Mariko Silver Speaks about U.S.-India Relations
Bennington College President Mariko Silver recently spoke at a meeting of the Council on Foreign Relations’ Higher Education Working Group on Global Issues at the CFR headquarters in New York. The working group is exploring the role of colleges and universities in a changing world and how institutions can better meet the challenges of globalization.
Silver spoke about U.S.-India relations and the findings of the recent CFR-sponsored independent task force, of which she was a member. She joined Alyssa Ayres, a senior fellow for India, Pakistan, and South Asia at CFR, and Marshall M. Bouton, a senior fellow for Asia Society Policy Institute and the president emeritus of the Chicago Council on Global Affairs. The conversation was moderated by Michelle Caruso-Cabrera, chief international correspondent at CNBC.

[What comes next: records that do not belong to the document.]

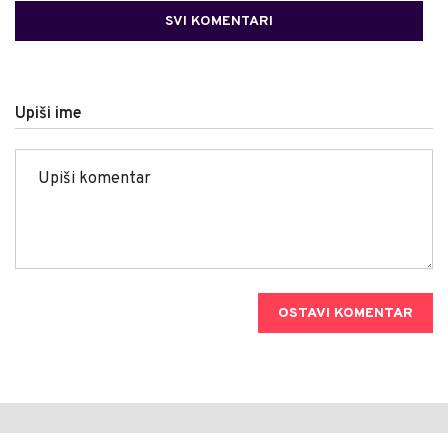
SVI KOMENTARI
Upiši ime
OSTAVI KOMENTAR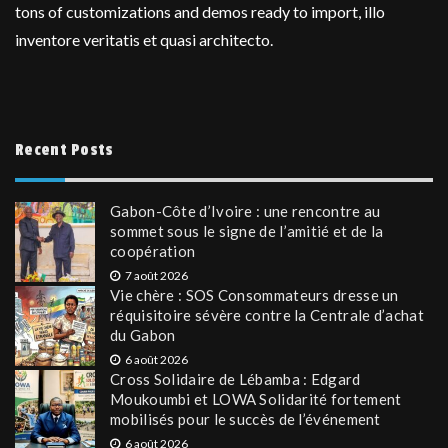
tons of customizations and demos ready to import, illo
inventore veritatis et quasi architecto.
Recent Posts
Gabon-Côte d’Ivoire : une rencontre au
sommet sous le signe de l’amitié et de la
coopération
7 août 2026
Vie chère : SOS Consommateurs dresse un
réquisitoire sévère contre la Centrale d’achat
du Gabon
6 août 2026
Cross Solidaire de Lébamba : Edgard
Moukoumbi et LOWA Solidarité fortement
mobilisés pour le succès de l’événement
6 août 2026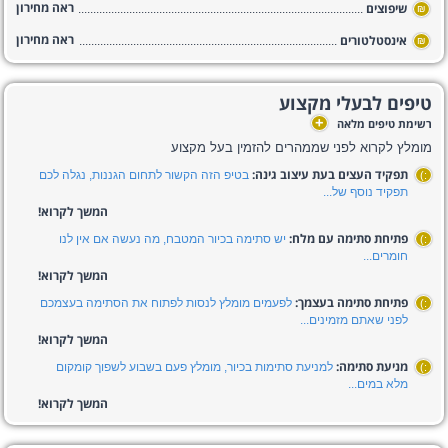
ראה מחירון
שיפוצים
₪
ראה מחירון
אינסטלטורים
₪
טיפים לבעלי מקצוע
+
רשימת טיפים מלאה
מומלץ לקרוא לפני שממהרים להזמין בעל מקצוע
תפקיד העצים בעת עיצוב גינה:
בטיפ הזה הקשור לתחום הגננות, נגלה לכם
:)
תפקיד נוסף של...
המשך לקרוא!
פתיחת סתימה עם מלח:
יש סתימה בכיור המטבח, מה נעשה אם אין לנו
:)
חומרים...
המשך לקרוא!
פתיחת סתימה בעצמך:
לפעמים מומלץ לנסות לפתוח את הסתימה בעצמכם
:)
לפני שאתם מזמינים...
המשך לקרוא!
מניעת סתימה:
למניעת סתימות בכיור, מומלץ פעם בשבוע לשפוך קומקום
:)
מלא במים...
המשך לקרוא!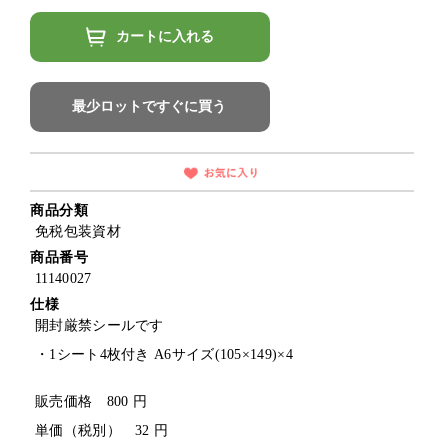
カートに入れる
最少ロットですぐに買う
商品分類
免税包装資材
商品番号
11140027
仕様
開封厳禁シールです
・1シート4枚付き A6サイズ(105×149)×4
販売価格 800 円
単価（税別） 32 円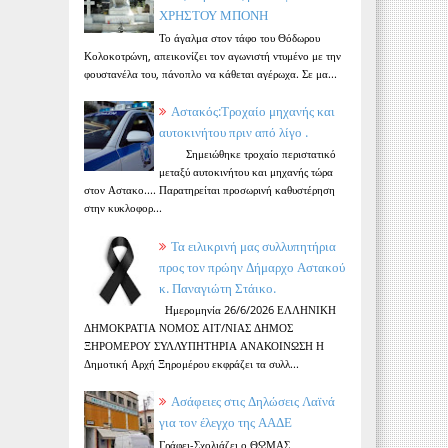
ΧΡΗΣΤΟΥ ΜΠΟΝΗ
Το άγαλμα στον τάφο του Θόδωρου
Κολοκοτρώνη, απεικονίζει τον αγωνιστή ντυμένο με την
φουστανέλα του, πάνοπλο να κάθεται αγέρωχα. Σε μα...
Αστακός:Τροχαίο μηχανής και
αυτοκινήτου πριν από λίγο .
Σημειώθηκε τροχαίο περιστατικό
μεταξύ αυτοκινήτου και μηχανής τώρα
στον Αστακο.... Παρατηρείται προσωρινή καθυστέρηση
στην κυκλοφορ...
Τα ειλικρινή μας συλλυπητήρια
προς τον πρώην Δήμαρχο Αστακού
κ. Παναγιώτη Στάικο.
Ημερομηνία 26/6/2026 ΕΛΛΗΝΙΚΗ
ΔΗΜΟΚΡΑΤΙΑ ΝΟΜΟΣ ΑΙΤ/ΝΙΑΣ ΔΗΜΟΣ
ΞΗΡΟΜΕΡΟΥ ΣΥΛΛΥΠΗΤΗΡΙΑ ΑΝΑΚΟΙΝΩΣΗ Η
Δημοτική Αρχή Ξηρομέρου εκφράζει τα συλλ...
Ασάφειες στις Δηλώσεις Λαϊνά
για τον έλεγχο της ΑΑΔΕ
Γράφει-Σχολιάζει ο ΘΩΜΑΣ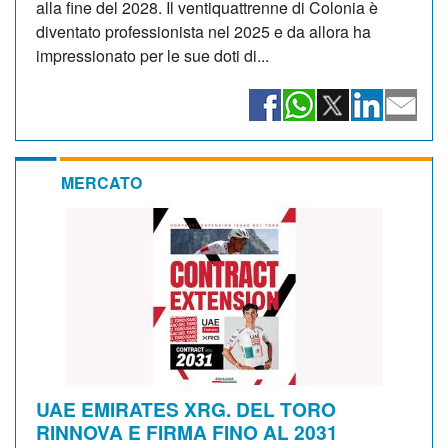
alla fine del 2028. Il ventiquattrenne di Colonia è
diventato professionista nel 2025 e da allora ha
impressionato per le sue doti di...
MERCATO
UAE EMIRATES XRG. DEL TORO
RINNOVA E FIRMA FINO AL 2031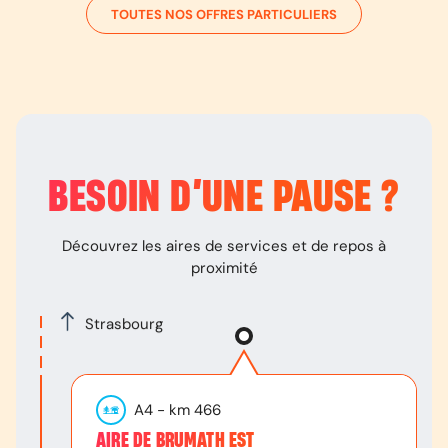
TOUTES NOS OFFRES PARTICULIERS
BESOIN D’
UNE PAUSE
?
Découvrez les aires de services et de repos à
proximité
Strasbourg
A4
- km
466
AIRE DE BRUMATH EST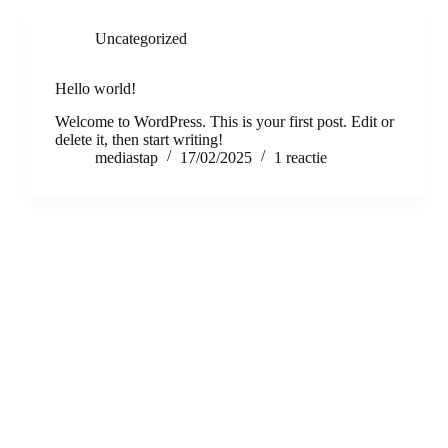
Uncategorized
Hello world!
Welcome to WordPress. This is your first post. Edit or
delete it, then start writing!
mediastap
17/02/2025
1 reactie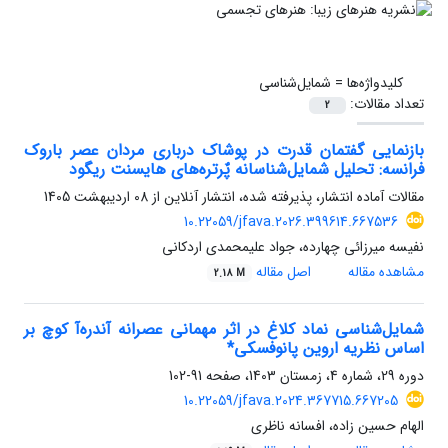
کلیدواژه‌ها =
شمایل‌شناسی
تعداد مقالات:
2
بازنمایی گفتمان قدرت در پوشاک درباری مردان عصر باروک
فرانسه: تحلیل شمایل‌شناسانه پٌرتره‌های هایسنت ریگود
مقالات آماده انتشار، پذیرفته شده، انتشار آنلاین از
08 اردیبهشت 1405
10.22059/jfava.2026.399614.667536
نفیسه میرزائی چهارده، جواد علیمحمدی اردکانی
مشاهده مقاله
اصل مقاله
2.18 M
شمایل‌شناسی نماد کلاغ در اثر مهمانی عصرانه آندره‌آ کوچ بر
اساس نظریه اروین پانوفسکی*
دوره 29، شماره 4، زمستان 1403، صفحه
91-102
10.22059/jfava.2024.367715.667205
الهام حسین زاده، افسانه ناظری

The task force’s report, Working With a Rising India: A Joint Venture for the New Century, was released in November. It asserted that: "A rising India offers one of the most substantial opportunities to advance American national interests over the next two decades.”
The report recommended that "U.S. policymakers [should] explicitly emphasize a 'joint-venture' model for U.S.-India relations, focused on a slate of shared pursuits on which interests converge—and with clear mechanisms for coordinating and managing the known and expected disagreements."
The task force was chaired by Charles R. Kaye, co-chief executive officer of the private equity firm Warburg Pincus and former chairman of the U.S.-India Business Council, and Joseph S. Nye Jr., distinguished service professor and former dean of the Harvard Kennedy School.